Reforçando o acima exposto, destaca-se que o reconhecimento da boa-fé como um dos elementos centrais à superação do superendividamento, e que, portanto, deve ser fortemente preservado, foi reconhecido em recente decisão prolatada pelo STJ:

[...] Consoante já anotado por esta 3ª turma em recentíssimo julgado, proferido nos autos do REsp 2.168.199/RS, na linha da lição de Bruno Miragem, a superação do superendividamento encontra suas bases na boa-fé objetiva de ambos os contratantes e nos deveres anexos de cooperação e lealdade, "que se projetam de seus efeitos, impedem o sacrifício do patrimônio ou da pessoa de um dos contratantes" (Comentários ao CDC, em coautoria com Claudia Lima Marques e Antonio Herman V. Benjamin, 7a ed. - São Paulo: Thomson Reuters Brasil, 2021, p. 1.831). [...]9Grifos nossos.

Por fim, oportuno mencionar, ainda, que o deferimento indiscriminado das prerrogativas conferidas pela lei de superendividamento em favor de consumidores que agem de má-fé na aquisição das dívidas, se aproveitando da dificuldade dos fornecedores em demonstrar a sua conduta, além de subverter o propósito da norma destinada à prevenção do superendividamento, poderá ter por efeito, também, o aumento do risco na concessão de crédito, aumentando as taxas de juros praticadas no mercado, gerando prejuízos a todo sistema de consumo.

Deste modo, conclama-se os consumidores, fornecedores e, sobretudo, o Poder Judiciário, a uma análise acurada do tema em questão, elevando a boa-fé que deve ser observada pelas partes no contexto da ação de superendividamento à importância que ela detém, o que se alcança quando, identificando-se indícios de má-fé do consumidor na aquisição de dívidas, se impõe a este o dever de demonstrar o contrário, de modo a salvaguardar a intenção da lei e o próprio mercado de consumo.

_________

1 § 1º Entende-se por superendividamento a impossibilidade manifesta de o consumidor pessoa natural, de boa-fé, pagar a totalidade de suas dívidas de consumo, exigíveis e vincendas, sem comprometer seu mínimo existencial, nos termos da regulamentação.

2 CNJ – CONSELHO NACIONAL DE JUSTIÇA. Cartilha sobre o tratamento do superendividamento do consumidor. Brasília, 2022. Disponível em: https://www.cnj.jus.br/wp-content/uploads/2022/08/cartilha-superendividamento.pdf. Acesso em: 14 ago. 2025.

3 (TJ-MS - Agravo de Instrumento: 1403325-51.2024.8 .12.0000 Sidrolândia, Relator.: Des. Luiz Tadeu Barbosa Silva, Data de Julgamento: 14/03/2024, 4ª Câmara Cível, Data de Publicação: 18/03/2024)

4 Revista Jurídica Cesumar.
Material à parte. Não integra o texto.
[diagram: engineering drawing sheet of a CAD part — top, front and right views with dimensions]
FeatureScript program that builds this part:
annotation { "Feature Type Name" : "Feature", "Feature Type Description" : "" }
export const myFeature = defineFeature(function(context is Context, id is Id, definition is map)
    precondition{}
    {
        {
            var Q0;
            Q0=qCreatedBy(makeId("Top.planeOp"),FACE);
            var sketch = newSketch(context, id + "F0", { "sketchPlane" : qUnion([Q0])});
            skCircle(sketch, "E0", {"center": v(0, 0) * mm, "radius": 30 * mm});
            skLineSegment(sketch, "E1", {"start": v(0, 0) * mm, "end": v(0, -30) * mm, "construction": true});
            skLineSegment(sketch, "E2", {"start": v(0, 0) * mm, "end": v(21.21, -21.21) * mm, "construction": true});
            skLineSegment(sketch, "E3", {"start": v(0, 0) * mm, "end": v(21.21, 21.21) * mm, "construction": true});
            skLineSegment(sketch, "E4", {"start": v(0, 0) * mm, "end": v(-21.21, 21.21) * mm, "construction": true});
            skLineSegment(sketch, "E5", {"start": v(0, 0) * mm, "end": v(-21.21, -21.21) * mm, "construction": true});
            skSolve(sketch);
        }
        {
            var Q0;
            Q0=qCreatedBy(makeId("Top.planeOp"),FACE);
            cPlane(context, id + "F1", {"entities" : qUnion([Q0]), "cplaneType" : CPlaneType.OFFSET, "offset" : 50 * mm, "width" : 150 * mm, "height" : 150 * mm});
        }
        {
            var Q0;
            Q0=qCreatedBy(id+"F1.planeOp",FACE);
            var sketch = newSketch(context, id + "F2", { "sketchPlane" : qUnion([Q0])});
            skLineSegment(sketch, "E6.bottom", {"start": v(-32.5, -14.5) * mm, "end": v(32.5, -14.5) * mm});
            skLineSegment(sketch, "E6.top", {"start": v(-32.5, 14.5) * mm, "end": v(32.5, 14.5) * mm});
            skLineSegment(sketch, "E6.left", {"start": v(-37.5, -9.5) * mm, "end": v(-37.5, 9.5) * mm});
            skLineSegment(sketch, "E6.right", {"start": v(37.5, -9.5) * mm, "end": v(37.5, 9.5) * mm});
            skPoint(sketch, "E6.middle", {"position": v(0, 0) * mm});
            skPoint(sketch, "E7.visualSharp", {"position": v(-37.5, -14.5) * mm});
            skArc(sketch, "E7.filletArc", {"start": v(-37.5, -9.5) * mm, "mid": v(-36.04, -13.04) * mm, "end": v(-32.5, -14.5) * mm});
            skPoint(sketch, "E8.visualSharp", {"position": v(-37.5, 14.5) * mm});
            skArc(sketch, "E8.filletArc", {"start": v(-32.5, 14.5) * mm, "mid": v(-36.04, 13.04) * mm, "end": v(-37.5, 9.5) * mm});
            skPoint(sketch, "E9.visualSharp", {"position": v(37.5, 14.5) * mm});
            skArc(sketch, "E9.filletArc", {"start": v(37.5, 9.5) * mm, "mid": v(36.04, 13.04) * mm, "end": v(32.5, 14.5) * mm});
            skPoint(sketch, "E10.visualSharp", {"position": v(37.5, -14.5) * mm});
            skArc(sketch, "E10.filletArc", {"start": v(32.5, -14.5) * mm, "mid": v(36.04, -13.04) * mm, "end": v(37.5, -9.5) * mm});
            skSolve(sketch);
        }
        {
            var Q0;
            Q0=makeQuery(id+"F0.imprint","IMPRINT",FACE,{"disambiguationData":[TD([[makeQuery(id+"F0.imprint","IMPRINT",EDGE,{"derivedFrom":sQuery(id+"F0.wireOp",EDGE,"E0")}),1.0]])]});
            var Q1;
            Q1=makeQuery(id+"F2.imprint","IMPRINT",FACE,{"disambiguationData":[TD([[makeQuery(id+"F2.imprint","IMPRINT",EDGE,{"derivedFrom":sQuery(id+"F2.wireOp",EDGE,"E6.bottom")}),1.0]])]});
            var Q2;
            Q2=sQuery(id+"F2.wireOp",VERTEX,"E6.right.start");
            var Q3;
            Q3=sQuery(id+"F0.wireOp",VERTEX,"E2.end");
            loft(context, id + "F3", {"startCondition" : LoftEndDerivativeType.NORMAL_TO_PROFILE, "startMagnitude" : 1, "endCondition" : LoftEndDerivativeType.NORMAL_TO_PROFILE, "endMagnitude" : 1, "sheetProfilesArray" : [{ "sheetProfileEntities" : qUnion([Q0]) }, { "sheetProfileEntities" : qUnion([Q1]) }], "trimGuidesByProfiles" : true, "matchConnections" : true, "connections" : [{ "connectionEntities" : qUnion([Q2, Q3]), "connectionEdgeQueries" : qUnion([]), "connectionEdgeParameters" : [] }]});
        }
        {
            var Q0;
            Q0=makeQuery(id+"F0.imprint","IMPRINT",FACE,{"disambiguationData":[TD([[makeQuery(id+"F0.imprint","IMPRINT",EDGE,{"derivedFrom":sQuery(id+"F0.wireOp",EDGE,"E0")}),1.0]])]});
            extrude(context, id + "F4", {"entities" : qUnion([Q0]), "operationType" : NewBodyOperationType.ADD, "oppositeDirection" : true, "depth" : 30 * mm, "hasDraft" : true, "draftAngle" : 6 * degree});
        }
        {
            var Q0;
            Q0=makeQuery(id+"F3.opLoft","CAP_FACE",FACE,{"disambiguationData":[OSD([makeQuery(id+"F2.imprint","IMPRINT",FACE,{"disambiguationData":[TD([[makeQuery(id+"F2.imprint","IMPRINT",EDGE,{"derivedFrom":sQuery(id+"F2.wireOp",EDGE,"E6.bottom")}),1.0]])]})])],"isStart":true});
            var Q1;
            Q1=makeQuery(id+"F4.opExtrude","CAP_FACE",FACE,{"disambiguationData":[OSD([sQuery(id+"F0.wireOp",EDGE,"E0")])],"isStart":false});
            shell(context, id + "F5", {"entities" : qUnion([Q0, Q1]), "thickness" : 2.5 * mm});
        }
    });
Janeiro/abril 2019. V. 19, n. 1.

5 Revista Jurídica Cesumar. Janeiro/abril 2019. V. 19, n. 1.

6 CNJ – CONSELHO NACIONAL DE JUSTIÇA. Cartilha sobre o tratamento do superendividamento do consumidor. Brasília, 2022. Disponível em: https://www.cnj.jus.br/wp-content/uploads/2022/08/cartilha-superendividamento.pdf. Acesso em: 14 ago. 2025.

7 Estudos sobre direito, cidadania e valores/coord. por Fábio da Silva Veiga, Mário Simões Barata, Isabel Cristina Ferreira Neves Baltazar, 2024, págs. 200-209

8 [...] § 3º O disposto neste Capítulo não se aplica ao consumidor cujas dívidas tenham sido contraídas mediante fraude ou má-fé, sejam oriundas de contratos celebrados dolosamente com o propósito de não realizar o pagamento ou decorram da aquisição ou contratação de produtos e serviços de luxo de alto valor.’ [...]

9 STJ. Recurso Especial nº 2191259 - RS (2025/0001365-2). Relator: Ministro Ricardo Villas Bôas Cueva. Terceira Turma. Data do Julgamento: 20/3/2025.

Carlos Fernandes C. F. de Andrade
Especialista em Direito do Consumidor e sócio de Urbano Vitalino Advogados.